Panama’nın sağlıklı olduğu kadar iştah da açıcı bir mutfağı var.Dünyanın en önemli muz üreticileri arasında olduklarından mıdır bilemem ama Panama’da neredeyse tüm yemeklerde bol miktarda egzotik meyve kullanılıyor. Elbette balık da mutfağın vazgeçilmezi. Restoranlara gelince Casco Antiguo denilen Tarihi Şehir'de Caliope Restaurant, Casa casco ve Nomada var. Bu bölgedeki keyifli bir otel olan Central'in içindeki 7 Reinas’da da yemek yiyebilirsiniz. Casco Antigua bana göre şehrin en ilginç yeri. En çok zamanı oraya ayırın. Muhteşem koloniyel binalarla bezenmiş, kendinizi sanki o yıllardaymış hissedeceğiniz bir bölge. Tantalo, yerel dansçıların geldiği Diablo, Fransız mutfağı sunan Paulo Nani de Casco’daki keyifli mekanlardan. Bunun dışında Casa del marisco Acha deniz ürünlerini sevenler için ideal. La Vespa Pasifik kıyısındaki bir İtalyan restoranı ve Trump Kulesi'nde yer alıyor. Et sevenler Patagonia (San Francisco’da) ve Gaucho’ya (Bella Vista’da) uğrayın. Bambu; sushicilerin mekanı. Segunda Muelle, Peru mutfağı yapıyor. Donde Jose ise Panama mutfağı için doğru yer.
Nerede Kalınır?
Panama'ya gitmeyi düşünenler için otel önerilerimi paylaşayım: Central Hotel harika bir butik otel.
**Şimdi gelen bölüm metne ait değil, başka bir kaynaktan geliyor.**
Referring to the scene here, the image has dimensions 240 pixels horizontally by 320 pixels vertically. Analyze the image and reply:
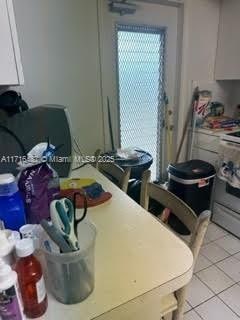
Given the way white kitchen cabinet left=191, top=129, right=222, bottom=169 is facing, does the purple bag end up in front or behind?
in front

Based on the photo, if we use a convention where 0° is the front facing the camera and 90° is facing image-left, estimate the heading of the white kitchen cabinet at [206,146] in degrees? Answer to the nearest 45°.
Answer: approximately 45°

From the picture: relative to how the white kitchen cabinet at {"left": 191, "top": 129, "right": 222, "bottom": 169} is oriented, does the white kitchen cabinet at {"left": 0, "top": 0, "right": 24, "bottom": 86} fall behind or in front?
in front

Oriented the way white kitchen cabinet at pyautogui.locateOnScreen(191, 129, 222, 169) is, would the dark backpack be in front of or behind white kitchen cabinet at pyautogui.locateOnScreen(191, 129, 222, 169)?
in front

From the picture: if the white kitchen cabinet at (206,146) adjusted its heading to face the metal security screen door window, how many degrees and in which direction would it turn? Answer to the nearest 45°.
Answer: approximately 45° to its right

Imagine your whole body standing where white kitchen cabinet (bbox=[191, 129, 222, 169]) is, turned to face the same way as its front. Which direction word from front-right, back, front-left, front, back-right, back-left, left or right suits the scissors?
front-left
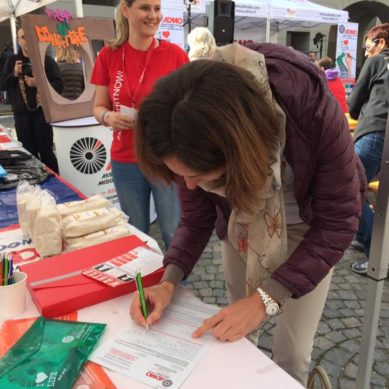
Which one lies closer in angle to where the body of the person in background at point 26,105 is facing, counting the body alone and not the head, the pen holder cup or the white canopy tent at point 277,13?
the pen holder cup

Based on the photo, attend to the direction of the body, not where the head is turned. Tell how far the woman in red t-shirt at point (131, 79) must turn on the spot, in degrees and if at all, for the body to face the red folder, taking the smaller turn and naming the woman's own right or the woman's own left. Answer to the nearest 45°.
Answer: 0° — they already face it

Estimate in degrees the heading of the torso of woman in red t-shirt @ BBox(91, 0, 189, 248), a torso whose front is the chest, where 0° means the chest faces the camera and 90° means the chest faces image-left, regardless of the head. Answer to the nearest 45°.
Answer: approximately 0°

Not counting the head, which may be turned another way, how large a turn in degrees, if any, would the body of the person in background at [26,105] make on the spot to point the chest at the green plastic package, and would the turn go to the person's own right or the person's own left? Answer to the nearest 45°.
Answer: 0° — they already face it

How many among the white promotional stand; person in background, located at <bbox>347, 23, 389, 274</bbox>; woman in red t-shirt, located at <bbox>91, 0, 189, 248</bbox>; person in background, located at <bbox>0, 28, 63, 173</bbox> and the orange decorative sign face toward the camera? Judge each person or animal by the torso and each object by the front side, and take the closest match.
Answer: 4

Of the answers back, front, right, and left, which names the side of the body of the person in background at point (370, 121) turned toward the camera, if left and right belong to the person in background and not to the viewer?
left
Avenida Balboa'daki Hotel Hilton, Hotel Bristol, Hotel Golden Tower, Hotel Miramar Intercontinental, Hotel American Trade ve Hotel Trump’ı deneyebilirsiniz. American Trade Hotel’in ambiyansı çok güzel, kahvaltı veya kahve için gidebilirsiniz. İyi bir rehber arayanlara da Yuri Edgardo Torres'i tavsiye ederim.